> **Stated exercise A**
Reproduce the rows verbatim, starting at the line containing "genus: Peniophora" and ending with the line containing "family: Gentianaceae", with both of those lines included.

> **Quoted text**
— start —
JNU teachers, students face lathi-charge, water canons as march to Parliament stopped

During the clash, a newspaper reporter was allegedly molested by a policeman while a photojournalist with Hindustan Times was roughed up and her camera allegedly snatched by a group of policewomen.

delhi Updated: Mar 23, 2018 23:50 IST
Press Trust of India, New Delhi
Jawaharlal Nehru University,JNU march,JNU protest
JNU students raise slogans over the issue of compulsory attendance at a protest in New Delhi on Friday.(PTI Photo)

A protest march organised by students and teachers from Jawaharlal Nehru University (JNU) ended in clashes with the police on Friday evening, leaving people from both sides wounded after police officials stopped them near INA Market in south Delhi.

The students were marching from JNU to Parliament House demanding action against a varsity professor accused of sexual harassment and against the Central government’s decision to ‘grant autonomy’ to JNU, which the protesters said would lead to privatisation of higher education.

During the clash, a newspaper reporter was allegedly molested by a policeman while a photojournalist with Hindustan Times was roughed up and her camera allegedly snatched by a group of policewomen. The snatched camera couldn’t be retrieved even hours after the incident as the police said they were unsure about where they had placed it.

The JNU students had planned to march from the university to the Parliament House, but the police did not allow them to go beyond INA Market. While the students claimed that they had permission to march all the way to Parliament, Dependra Pathak, Delhi Police’s chief spokesperson, said that it was “mutually agreed” during meetings that it would be a “symbolic march” that would culminate at INA.

Pathak added that the students had allegedly turned violent, assaulted the police and tried to march ahead by breaking barricades.

The police used water cannons to contain them and detained 23 protesters, officials said.

However, the students alleged they were assaulted with batons. “The police assaulted many of the protesters. We were only marching ahead on the route pre-decided with the police,” said Geeta Kumari, president of JNU Students Union.

Delhi Police spokesperson DCP Madhur Verma denied allegations about batons being used by police officers.

In the clash that followed, both sides are reported to have suffered injuries. JNU students were seen nursing swollen limbs while police claimed they were left with 41 injured personnel that included the station house officers of Hauz Khas and Safdarjung Enclave police stations.
— end —
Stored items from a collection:
— start —
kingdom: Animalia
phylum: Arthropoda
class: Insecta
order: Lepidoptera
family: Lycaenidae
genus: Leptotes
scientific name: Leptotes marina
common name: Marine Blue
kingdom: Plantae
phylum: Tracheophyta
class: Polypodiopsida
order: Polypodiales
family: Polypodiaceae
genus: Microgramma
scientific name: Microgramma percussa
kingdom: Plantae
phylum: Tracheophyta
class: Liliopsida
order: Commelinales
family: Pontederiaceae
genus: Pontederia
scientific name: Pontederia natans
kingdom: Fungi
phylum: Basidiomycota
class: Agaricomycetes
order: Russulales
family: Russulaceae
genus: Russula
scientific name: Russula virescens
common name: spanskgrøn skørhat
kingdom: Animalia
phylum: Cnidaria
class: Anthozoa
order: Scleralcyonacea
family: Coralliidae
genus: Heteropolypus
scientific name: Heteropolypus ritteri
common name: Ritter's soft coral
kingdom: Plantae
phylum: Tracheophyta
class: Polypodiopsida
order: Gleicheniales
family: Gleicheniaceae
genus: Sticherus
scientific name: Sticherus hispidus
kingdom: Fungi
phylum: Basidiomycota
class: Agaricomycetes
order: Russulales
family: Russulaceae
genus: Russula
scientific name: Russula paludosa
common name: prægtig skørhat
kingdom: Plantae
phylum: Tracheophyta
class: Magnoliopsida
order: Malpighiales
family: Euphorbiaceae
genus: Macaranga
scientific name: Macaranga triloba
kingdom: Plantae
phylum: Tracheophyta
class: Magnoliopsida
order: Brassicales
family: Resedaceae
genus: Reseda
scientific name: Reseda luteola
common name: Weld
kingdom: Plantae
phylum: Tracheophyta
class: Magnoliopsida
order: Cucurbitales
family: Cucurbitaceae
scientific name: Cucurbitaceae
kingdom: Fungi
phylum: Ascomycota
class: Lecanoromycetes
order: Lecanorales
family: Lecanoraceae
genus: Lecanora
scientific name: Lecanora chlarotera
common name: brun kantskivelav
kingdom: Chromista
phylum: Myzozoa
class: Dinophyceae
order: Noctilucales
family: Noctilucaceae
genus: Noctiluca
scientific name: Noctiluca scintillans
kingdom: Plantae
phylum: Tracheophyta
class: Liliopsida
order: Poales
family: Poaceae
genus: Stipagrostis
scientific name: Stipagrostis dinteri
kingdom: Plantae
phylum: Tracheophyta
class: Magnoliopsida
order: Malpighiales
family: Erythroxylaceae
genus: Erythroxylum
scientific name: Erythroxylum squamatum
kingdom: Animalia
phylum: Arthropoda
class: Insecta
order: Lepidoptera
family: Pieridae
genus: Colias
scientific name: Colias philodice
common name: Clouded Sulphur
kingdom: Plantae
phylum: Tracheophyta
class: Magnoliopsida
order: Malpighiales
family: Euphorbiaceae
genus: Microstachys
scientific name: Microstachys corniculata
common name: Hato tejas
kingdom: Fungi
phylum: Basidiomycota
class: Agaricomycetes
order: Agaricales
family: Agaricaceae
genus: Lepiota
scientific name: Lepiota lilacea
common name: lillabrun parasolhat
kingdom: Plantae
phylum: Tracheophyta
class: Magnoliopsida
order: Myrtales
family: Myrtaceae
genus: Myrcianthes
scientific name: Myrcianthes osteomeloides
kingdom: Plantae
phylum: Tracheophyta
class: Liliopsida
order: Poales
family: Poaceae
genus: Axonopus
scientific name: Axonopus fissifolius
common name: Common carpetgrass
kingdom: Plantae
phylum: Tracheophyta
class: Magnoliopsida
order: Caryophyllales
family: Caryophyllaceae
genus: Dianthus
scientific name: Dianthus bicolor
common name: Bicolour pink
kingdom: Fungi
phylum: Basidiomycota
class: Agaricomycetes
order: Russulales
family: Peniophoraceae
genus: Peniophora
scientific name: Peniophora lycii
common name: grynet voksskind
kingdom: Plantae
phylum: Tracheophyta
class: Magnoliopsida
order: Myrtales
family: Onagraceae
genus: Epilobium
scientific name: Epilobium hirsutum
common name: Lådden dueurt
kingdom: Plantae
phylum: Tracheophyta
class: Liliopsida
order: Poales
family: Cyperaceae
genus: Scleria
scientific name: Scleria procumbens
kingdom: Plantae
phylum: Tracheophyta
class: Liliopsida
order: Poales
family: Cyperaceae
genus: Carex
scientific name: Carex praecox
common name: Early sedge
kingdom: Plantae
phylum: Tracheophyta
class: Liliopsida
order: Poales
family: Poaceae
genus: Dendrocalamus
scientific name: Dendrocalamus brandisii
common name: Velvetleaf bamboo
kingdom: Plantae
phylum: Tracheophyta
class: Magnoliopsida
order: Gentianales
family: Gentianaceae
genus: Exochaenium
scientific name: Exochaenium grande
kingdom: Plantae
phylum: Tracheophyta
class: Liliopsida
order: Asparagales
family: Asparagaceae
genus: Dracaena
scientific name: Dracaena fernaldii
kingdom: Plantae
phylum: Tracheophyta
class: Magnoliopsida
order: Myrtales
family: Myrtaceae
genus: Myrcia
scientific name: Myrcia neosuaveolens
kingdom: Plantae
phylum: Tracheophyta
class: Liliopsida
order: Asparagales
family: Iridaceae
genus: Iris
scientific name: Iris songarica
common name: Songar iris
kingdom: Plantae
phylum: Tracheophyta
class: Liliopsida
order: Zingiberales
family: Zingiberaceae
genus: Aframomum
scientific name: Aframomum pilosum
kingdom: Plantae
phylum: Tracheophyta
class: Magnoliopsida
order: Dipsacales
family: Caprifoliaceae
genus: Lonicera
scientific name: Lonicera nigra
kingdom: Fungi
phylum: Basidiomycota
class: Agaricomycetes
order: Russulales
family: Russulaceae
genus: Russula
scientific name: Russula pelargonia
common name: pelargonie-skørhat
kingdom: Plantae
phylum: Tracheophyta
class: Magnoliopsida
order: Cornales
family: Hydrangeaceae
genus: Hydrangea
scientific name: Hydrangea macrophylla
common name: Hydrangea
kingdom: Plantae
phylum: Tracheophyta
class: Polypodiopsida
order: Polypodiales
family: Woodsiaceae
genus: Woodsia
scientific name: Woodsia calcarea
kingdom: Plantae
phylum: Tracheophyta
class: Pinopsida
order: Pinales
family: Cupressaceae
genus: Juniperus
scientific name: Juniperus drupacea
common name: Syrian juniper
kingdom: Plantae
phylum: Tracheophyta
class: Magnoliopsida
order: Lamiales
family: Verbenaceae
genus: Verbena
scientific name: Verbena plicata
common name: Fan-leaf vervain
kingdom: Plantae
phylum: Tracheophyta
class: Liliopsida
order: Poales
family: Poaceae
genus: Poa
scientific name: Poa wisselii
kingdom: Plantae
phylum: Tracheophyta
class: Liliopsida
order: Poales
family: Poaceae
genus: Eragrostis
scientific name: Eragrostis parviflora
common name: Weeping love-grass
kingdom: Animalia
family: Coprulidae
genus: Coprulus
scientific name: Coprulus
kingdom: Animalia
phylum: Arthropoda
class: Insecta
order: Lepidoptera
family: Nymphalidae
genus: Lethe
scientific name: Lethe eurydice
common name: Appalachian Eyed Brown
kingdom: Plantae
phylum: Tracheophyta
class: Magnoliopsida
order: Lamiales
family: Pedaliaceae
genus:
— end —
> **Stated exercise B**
Rewrite the passage of the JNU article that runs from "The JNU students" up to and including "culminate at INA.", changing "symbolic march" to "token march".

> **Exercise result A**
genus: Peniophora
scientific name: Peniophora lycii
common name: grynet voksskind
kingdom: Plantae
phylum: Tracheophyta
class: Magnoliopsida
order: Myrtales
family: Onagraceae
genus: Epilobium
scientific name: Epilobium hirsutum
common name: Lådden dueurt
kingdom: Plantae
phylum: Tracheophyta
class: Liliopsida
order: Poales
family: Cyperaceae
genus: Scleria
scientific name: Scleria procumbens
kingdom: Plantae
phylum: Tracheophyta
class: Liliopsida
order: Poales
family: Cyperaceae
genus: Carex
scientific name: Carex praecox
common name: Early sedge
kingdom: Plantae
phylum: Tracheophyta
class: Liliopsida
order: Poales
family: Poaceae
genus: Dendrocalamus
scientific name: Dendrocalamus brandisii
common name: Velvetleaf bamboo
kingdom: Plantae
phylum: Tracheophyta
class: Magnoliopsida
order: Gentianales
family: Gentianaceae

> **Exercise result B**
The JNU students had planned to march from the university to the Parliament House, but the police did not allow them to go beyond INA Market. While the students claimed that they had permission to march all the way to Parliament, Dependra Pathak, Delhi Police’s chief spokesperson, said that it was “mutually agreed” during meetings that it would be a “token march” that would culminate at INA.